Vardanjani, İran’da insansız hava araçları, yapay zeka ve siber saldırı konularında çalışan bir mühendisti. İran’ın eski cumhurbaşkanları Rafsancani, Ahmedinejad ile birlikte fotoğrafları vardı. Türkiye’de sosyal medyadan İran rejimi karşıtı yayınlar yapıyordu. 11 Ağustos 2019’da Twitter’da Devrim Muhafızları’nı kastederek şöyle yazmıştı: “Yozlaşmış mafya komutanlarının kökünü kazıyacağım. Dua edin ben bu işi yapmadan onlar beni öldürmesin.”
Vardanjani’nin öldürülmesiyle ilgili iddianamede İranlıların talebi üzerine cinayeti Zindaşti’nin organize ettiği anlatıldı. Saeed Kamirian suikastının firari şüphelisi Ali Koçak’ın kardeşi Abdulvahap Koçak tetikçiydi ve yakalanmıştı. Sigorta kayıtlarında Abdulvahap Koçak, Zindaşti’nin bahçıvanı olarak görünüyordu.
Olay anında Vardanjani’nin yanında olan Ali Esfanjani’nin İran istihbaratına bilgi aktardığı ve Vardanjani’yi tuzağa çektiği öne sürüldü. Abdulvahap Koçak ile Ali Esfanjani cinayetten önce buluşmuştu.
İddianamede İranlı ajanlar da suçlandı. Tutuklu sanık olan İran İstanbul Başkonsolosluğu Nüfus İşleri Daire Başkanlığı’nda görevli Muhammed Reza Nasırzade cinayetten sonra kaçması için Ali Esfanjani’ye sahte kimlik sağlamıştı. Ali Esfanjani’yi İstanbul’dan İran’a kaçıran Siyavash Abazarı Shalamzarı ise ifadesinde “Ali’yi İran’da 6-7 istihbarat görevlisi alıp hemen istihbarata götürdü” dedi.
ADAM KAÇIRIP İRAN’A GÖTÜRDÜLER
İstanbul’da İranlı Habib Chaab’ın kaçırılması İran istihbaratının Zindaşti’yi kullandığına dair önemli iddialardan biri. İsveç’te yaşayan Habib Chaab, İran’da askeri törene silahlı saldırı düzenleyen ayrılıkçı Arap bir örgütün yöneticilerindendi. 9 Ekim 2020’de 100 bin Euro destek vereceğini söyleyen İranlı bir kadın ile buluşmak için İstanbul’a geldi. Bu tuzaktı. Kadınla buluşmak için bindiği minibüste bayıltıldı ve Van’a götürülüp İran’a kaçırıldı. Bu olayla ilgili iddianameyi TRT muhabiri Hamza Çiftçi haber yaptı. İddianameye göre; kaçırma olayını Zindaşti organize etmişti.

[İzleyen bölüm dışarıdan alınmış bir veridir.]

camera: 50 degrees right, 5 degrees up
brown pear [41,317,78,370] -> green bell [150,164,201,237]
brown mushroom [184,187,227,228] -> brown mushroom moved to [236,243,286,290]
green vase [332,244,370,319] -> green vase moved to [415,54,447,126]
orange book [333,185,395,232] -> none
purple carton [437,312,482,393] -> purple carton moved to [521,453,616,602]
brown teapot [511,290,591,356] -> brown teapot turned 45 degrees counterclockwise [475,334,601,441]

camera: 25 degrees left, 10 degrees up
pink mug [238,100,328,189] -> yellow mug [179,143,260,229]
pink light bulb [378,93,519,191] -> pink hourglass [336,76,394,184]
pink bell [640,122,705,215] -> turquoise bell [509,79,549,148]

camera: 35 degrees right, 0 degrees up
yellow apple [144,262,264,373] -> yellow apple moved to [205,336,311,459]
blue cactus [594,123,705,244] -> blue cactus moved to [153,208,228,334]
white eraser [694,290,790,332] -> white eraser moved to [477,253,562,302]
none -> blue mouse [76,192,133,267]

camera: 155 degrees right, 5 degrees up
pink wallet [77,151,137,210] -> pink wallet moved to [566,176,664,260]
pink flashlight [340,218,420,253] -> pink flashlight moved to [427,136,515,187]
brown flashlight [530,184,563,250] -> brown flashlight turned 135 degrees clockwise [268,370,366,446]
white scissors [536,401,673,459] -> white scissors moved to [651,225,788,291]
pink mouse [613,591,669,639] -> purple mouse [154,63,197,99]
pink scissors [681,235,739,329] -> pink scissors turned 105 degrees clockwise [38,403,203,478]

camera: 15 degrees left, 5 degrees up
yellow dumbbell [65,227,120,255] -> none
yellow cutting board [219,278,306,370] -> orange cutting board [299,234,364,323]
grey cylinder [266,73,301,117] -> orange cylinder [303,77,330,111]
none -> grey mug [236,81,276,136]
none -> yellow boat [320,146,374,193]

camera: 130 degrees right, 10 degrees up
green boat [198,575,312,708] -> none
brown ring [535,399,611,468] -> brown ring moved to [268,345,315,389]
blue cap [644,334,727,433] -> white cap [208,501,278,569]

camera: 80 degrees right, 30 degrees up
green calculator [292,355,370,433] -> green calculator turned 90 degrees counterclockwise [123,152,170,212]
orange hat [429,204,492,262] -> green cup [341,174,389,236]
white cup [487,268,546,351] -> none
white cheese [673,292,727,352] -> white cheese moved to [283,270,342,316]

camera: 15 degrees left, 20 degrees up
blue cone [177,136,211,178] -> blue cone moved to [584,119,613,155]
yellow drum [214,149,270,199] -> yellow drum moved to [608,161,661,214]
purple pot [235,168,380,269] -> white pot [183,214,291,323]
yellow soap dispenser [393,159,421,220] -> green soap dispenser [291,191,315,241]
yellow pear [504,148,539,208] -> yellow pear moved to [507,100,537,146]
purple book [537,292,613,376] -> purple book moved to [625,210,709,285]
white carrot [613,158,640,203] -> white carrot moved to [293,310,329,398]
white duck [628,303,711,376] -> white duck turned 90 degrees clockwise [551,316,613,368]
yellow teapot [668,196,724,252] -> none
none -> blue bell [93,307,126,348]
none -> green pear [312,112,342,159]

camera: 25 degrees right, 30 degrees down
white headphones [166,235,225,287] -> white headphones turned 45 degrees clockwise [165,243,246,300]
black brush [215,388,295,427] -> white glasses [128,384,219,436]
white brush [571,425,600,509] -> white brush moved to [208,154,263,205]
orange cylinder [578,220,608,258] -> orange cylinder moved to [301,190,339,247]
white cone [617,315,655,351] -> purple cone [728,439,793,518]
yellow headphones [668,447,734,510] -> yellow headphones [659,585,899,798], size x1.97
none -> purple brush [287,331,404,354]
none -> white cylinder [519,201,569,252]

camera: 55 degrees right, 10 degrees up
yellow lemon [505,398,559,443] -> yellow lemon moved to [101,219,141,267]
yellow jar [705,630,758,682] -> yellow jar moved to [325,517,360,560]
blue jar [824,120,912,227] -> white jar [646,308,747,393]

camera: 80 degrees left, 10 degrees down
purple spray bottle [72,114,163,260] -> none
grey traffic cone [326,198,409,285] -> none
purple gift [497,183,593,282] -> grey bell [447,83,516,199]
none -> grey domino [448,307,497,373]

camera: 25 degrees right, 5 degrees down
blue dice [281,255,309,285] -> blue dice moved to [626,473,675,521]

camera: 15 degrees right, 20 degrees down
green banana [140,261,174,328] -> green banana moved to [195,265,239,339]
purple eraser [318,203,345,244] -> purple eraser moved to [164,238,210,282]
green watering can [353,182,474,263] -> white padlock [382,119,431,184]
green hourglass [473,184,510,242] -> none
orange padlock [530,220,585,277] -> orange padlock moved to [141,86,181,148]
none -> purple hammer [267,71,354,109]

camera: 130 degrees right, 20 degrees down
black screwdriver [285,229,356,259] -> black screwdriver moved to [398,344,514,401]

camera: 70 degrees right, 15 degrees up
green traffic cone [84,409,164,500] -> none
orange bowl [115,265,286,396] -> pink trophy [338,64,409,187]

Tüm bu olaylar Zindaşti ve İran devletinin derin bağlantılarını ortaya koyuyor. İran ise bu iddiaları yalanlıyor. Peki Zindaşti’ye yardım ederken Burhan Kuzu bu derin bağlantılardan habersiz olabilir mi? Burhan Kuzu’dan İran istihbaratı yararlanmış olabilir mi?
Tabii çok önemli bir soru daha var:
Zindaşti’nin tahliyesi için Burhan Kuzu ile birlikte hareket edenler kimlerdi? Onların derin bağlantıları nerelere uzanıyor?
Burhan Kuzu bu olaylarda buzdağının sadece görünen kısmı. Acaba bir gün daha derinleri görebilecek miyiz?